[Stored data]
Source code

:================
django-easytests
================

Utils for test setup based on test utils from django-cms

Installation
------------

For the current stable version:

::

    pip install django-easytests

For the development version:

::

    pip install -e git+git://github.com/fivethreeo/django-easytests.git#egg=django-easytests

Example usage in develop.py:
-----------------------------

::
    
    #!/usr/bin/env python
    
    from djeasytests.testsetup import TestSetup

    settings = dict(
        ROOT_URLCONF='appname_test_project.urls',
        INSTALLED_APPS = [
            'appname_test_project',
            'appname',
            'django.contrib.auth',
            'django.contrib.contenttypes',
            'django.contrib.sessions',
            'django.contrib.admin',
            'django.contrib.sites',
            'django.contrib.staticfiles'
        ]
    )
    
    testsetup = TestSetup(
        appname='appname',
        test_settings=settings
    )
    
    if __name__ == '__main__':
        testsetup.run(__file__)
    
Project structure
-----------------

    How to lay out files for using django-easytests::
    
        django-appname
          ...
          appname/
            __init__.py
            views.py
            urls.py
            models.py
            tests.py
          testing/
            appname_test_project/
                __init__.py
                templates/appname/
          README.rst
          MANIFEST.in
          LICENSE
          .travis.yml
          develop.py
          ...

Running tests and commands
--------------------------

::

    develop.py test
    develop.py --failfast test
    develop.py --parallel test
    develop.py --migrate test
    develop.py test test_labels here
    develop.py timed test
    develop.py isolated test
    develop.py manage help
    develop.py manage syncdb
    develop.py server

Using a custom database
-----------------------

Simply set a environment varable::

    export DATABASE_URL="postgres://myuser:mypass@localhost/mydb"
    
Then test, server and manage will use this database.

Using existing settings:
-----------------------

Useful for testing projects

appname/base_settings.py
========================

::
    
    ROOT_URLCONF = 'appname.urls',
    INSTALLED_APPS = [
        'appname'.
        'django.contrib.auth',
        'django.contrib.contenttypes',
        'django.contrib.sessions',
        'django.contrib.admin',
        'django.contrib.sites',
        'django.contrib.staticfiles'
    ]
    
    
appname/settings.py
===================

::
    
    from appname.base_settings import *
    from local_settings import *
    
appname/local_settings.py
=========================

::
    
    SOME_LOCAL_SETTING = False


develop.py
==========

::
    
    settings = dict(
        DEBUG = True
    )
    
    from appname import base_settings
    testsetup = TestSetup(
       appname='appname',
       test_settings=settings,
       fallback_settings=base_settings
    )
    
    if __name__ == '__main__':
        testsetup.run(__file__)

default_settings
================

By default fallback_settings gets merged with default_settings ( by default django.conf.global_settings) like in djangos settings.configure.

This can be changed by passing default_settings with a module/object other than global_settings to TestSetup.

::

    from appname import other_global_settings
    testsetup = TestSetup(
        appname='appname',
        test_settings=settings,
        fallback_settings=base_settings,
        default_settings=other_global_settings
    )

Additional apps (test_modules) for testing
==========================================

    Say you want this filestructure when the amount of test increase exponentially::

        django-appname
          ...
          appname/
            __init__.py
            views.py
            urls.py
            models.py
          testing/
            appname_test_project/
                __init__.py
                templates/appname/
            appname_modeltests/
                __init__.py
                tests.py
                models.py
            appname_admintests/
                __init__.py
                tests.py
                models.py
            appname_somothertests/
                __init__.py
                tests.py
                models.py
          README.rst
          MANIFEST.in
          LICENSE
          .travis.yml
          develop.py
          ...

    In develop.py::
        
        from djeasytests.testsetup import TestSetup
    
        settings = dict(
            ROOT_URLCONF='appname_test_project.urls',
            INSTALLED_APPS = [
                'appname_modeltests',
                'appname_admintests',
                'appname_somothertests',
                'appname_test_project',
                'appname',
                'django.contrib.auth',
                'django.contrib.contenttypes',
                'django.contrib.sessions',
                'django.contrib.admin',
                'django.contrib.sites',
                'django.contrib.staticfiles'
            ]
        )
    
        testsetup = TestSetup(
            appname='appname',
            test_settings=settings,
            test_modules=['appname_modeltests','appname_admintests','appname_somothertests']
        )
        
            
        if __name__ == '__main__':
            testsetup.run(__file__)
==
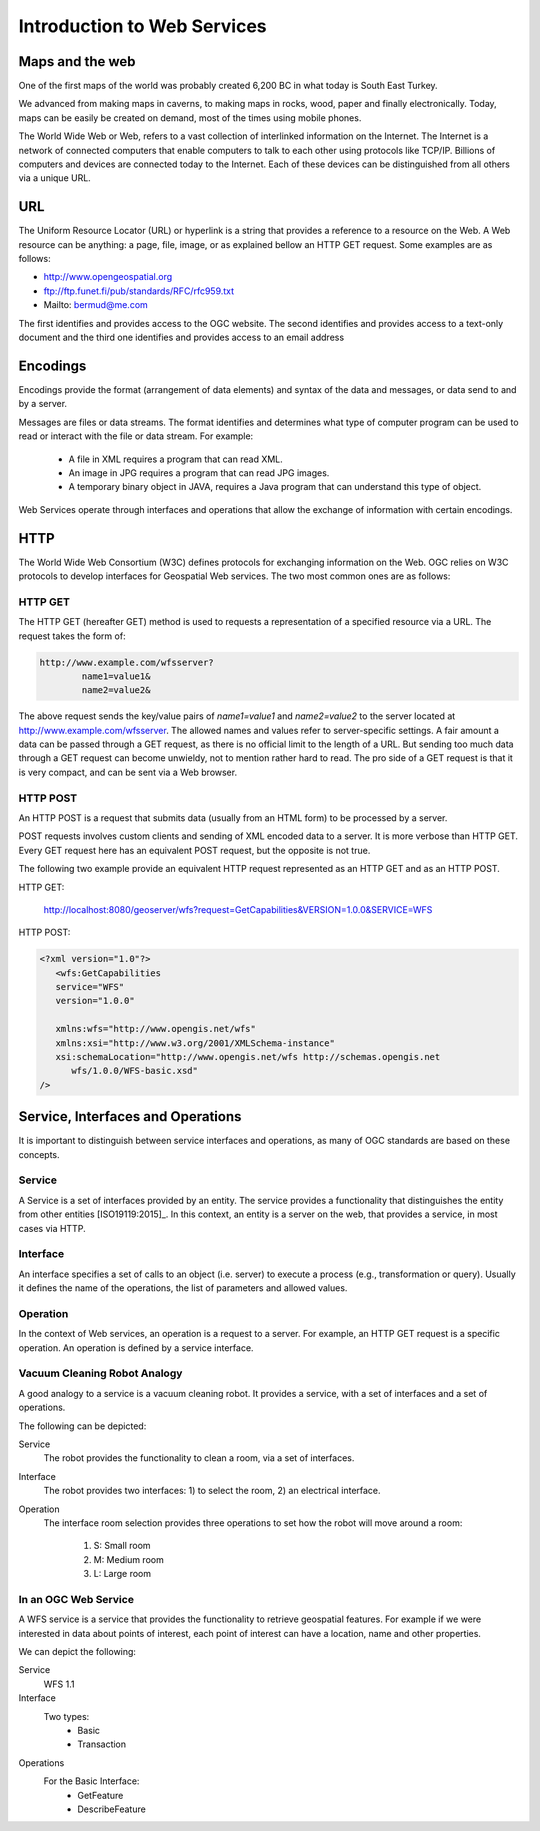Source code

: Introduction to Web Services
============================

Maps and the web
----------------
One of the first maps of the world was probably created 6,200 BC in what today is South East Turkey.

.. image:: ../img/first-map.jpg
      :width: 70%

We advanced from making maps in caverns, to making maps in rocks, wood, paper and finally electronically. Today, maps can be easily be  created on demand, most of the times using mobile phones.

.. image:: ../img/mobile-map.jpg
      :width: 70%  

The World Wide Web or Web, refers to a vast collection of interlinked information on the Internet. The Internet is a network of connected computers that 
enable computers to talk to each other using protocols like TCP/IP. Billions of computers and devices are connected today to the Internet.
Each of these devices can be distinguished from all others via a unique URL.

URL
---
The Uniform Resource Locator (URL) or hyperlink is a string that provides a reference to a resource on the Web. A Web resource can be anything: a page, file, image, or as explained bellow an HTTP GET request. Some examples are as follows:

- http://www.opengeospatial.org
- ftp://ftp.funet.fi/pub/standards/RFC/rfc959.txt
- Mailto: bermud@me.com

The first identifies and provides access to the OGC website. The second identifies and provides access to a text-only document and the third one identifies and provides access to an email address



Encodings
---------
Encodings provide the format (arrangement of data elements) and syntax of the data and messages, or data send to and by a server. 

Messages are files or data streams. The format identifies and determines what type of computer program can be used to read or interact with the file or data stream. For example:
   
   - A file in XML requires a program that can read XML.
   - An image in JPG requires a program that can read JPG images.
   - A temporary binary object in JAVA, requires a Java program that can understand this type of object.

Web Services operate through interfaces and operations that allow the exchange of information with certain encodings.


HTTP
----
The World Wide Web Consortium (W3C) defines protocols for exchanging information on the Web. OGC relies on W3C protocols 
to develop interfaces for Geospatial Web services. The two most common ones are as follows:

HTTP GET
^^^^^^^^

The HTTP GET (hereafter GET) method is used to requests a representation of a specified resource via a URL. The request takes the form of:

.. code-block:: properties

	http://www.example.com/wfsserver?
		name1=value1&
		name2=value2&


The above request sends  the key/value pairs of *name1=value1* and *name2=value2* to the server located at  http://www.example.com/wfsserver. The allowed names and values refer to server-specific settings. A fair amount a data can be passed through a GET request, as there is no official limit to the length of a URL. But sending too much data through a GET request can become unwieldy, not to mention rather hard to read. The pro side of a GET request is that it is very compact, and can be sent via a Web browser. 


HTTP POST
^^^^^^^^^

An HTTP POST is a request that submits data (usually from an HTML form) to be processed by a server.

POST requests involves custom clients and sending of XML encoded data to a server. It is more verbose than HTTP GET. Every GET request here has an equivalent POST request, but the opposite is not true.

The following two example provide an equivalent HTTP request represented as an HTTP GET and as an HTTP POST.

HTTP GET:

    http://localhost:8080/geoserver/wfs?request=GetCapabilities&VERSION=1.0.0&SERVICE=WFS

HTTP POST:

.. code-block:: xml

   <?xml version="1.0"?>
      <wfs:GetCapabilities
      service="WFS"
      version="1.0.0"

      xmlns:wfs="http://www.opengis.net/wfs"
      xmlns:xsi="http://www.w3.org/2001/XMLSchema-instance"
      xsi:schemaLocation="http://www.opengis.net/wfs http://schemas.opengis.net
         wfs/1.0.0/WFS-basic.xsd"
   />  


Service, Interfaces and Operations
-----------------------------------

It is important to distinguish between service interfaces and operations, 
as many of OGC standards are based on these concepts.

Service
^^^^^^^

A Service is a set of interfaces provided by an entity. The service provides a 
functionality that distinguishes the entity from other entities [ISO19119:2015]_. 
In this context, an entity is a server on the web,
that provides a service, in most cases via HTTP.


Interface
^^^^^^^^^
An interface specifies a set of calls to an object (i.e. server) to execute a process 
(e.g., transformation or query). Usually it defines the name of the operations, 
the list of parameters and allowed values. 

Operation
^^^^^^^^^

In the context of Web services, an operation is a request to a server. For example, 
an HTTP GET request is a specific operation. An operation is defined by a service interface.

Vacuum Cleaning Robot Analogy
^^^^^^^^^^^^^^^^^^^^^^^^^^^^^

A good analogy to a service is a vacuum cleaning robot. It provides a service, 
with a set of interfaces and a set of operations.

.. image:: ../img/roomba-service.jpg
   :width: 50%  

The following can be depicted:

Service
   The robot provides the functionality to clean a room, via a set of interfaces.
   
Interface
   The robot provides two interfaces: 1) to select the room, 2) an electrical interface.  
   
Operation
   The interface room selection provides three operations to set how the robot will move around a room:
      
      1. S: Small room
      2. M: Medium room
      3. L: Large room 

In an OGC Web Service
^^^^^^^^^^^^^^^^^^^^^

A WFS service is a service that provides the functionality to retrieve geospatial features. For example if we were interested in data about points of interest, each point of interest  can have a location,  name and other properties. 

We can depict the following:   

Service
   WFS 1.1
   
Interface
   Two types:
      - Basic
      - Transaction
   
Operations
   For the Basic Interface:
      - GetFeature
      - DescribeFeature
--
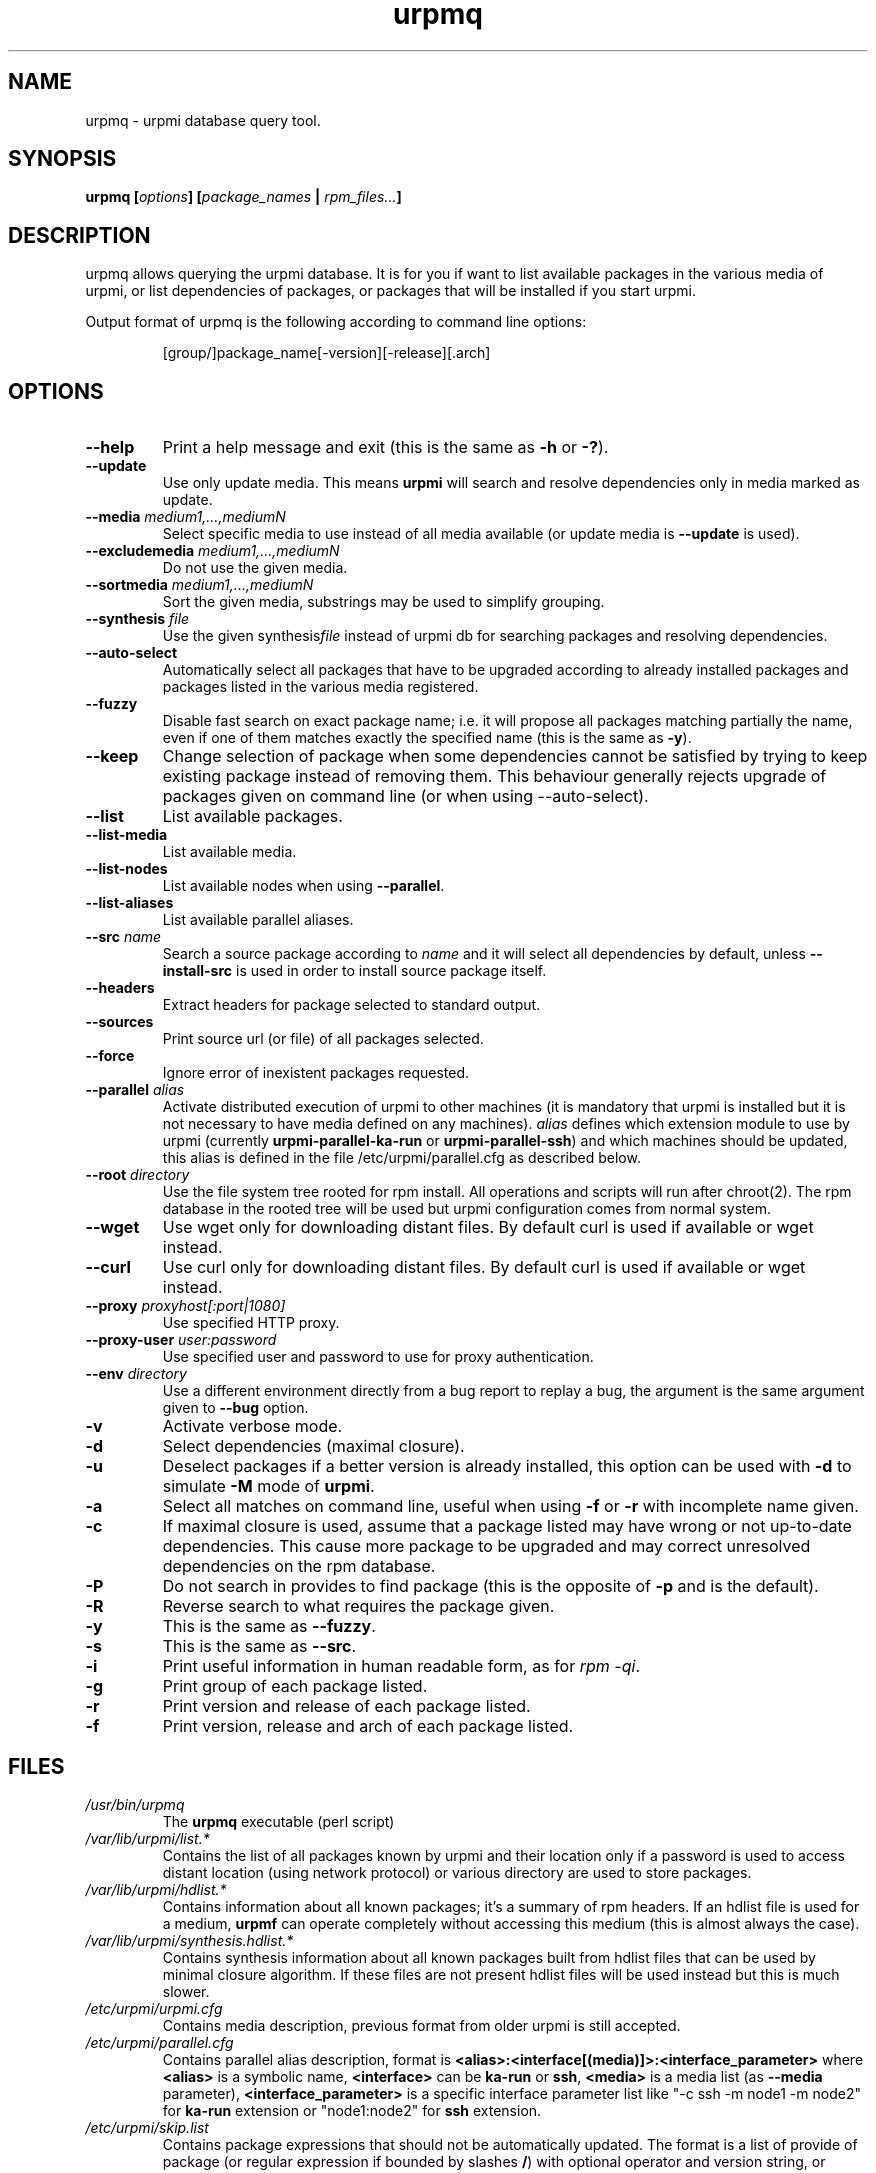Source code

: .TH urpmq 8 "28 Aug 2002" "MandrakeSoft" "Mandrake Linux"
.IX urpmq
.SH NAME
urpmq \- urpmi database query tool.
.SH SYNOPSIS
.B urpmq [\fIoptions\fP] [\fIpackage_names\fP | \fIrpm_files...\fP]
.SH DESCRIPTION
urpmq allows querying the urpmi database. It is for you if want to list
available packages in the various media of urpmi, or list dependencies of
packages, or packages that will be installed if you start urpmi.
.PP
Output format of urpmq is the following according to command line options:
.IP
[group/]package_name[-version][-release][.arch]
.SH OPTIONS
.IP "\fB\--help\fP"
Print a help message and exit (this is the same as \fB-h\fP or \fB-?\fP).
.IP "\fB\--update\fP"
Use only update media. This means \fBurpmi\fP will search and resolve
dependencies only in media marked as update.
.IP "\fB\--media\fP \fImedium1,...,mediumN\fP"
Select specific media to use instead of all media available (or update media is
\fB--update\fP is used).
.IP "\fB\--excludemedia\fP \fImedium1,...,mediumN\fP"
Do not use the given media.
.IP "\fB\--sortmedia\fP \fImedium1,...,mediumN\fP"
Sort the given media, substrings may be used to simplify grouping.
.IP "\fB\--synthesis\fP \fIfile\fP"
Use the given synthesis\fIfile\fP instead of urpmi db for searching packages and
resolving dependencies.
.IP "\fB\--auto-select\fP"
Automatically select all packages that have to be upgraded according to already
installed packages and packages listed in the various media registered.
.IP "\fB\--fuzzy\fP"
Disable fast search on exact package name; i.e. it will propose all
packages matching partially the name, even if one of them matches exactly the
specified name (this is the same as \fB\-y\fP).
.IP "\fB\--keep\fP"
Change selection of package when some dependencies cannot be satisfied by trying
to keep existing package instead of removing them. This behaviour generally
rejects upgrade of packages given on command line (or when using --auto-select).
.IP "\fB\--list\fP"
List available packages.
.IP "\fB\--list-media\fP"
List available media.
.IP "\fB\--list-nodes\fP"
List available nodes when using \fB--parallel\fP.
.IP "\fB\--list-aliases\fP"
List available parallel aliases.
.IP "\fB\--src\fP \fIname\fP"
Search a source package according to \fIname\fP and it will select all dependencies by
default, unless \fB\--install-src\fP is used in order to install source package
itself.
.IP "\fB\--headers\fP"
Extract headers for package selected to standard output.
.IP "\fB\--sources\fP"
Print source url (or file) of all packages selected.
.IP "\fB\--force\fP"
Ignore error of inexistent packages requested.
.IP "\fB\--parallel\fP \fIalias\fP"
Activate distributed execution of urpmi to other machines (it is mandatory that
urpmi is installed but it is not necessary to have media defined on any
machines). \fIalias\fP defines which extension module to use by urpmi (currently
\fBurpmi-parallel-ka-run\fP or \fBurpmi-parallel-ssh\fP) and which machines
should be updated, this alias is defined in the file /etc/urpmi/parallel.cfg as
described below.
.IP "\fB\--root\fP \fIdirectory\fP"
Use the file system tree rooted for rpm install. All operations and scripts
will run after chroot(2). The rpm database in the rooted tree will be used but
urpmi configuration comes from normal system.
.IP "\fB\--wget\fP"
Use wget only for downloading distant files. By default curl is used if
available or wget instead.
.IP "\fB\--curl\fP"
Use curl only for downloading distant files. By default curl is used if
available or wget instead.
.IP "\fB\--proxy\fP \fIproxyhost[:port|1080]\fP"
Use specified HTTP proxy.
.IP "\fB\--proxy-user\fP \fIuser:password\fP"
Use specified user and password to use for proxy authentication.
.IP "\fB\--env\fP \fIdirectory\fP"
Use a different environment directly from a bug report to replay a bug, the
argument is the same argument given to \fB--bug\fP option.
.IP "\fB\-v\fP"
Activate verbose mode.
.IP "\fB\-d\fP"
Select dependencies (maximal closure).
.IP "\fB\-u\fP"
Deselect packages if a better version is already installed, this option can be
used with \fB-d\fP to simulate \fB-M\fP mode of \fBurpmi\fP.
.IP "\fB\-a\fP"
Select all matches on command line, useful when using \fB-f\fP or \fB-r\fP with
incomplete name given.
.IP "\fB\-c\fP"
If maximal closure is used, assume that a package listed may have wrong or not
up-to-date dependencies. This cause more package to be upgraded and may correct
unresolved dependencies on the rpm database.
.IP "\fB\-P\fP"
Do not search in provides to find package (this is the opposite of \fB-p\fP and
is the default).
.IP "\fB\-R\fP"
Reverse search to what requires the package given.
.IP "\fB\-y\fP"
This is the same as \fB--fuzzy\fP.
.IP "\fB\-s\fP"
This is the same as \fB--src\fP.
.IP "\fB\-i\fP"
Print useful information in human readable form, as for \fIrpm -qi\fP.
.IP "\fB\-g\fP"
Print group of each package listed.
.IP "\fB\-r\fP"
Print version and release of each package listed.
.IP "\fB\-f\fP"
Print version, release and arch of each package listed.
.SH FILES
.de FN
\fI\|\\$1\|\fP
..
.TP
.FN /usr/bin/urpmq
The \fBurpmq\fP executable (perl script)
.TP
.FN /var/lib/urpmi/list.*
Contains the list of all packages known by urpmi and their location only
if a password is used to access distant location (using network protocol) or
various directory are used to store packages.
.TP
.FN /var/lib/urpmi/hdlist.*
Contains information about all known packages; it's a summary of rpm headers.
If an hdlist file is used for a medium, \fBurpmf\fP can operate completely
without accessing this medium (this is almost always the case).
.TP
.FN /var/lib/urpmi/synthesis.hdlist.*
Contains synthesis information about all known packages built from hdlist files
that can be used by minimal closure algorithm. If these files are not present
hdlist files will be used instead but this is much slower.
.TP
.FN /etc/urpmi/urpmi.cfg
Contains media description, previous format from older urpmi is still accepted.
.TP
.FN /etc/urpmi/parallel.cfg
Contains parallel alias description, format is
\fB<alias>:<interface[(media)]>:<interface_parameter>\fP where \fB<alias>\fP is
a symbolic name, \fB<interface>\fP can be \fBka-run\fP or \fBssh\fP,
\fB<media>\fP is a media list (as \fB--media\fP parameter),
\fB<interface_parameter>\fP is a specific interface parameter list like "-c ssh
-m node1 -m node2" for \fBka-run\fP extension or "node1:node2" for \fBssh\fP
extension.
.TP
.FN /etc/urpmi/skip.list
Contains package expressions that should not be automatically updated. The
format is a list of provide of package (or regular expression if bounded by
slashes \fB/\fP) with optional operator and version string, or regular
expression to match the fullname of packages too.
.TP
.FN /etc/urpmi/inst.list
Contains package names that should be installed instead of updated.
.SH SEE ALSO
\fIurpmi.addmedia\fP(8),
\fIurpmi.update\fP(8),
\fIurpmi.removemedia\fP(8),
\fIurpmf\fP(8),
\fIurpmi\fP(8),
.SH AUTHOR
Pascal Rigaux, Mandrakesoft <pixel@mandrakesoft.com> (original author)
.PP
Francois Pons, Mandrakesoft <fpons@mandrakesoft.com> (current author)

◆ EXERCISE REQUIREMENTS ◆
Go through the entries line by line and count those with "system". Give only the count.

◆ RESULT OF THIS TASK ◆
2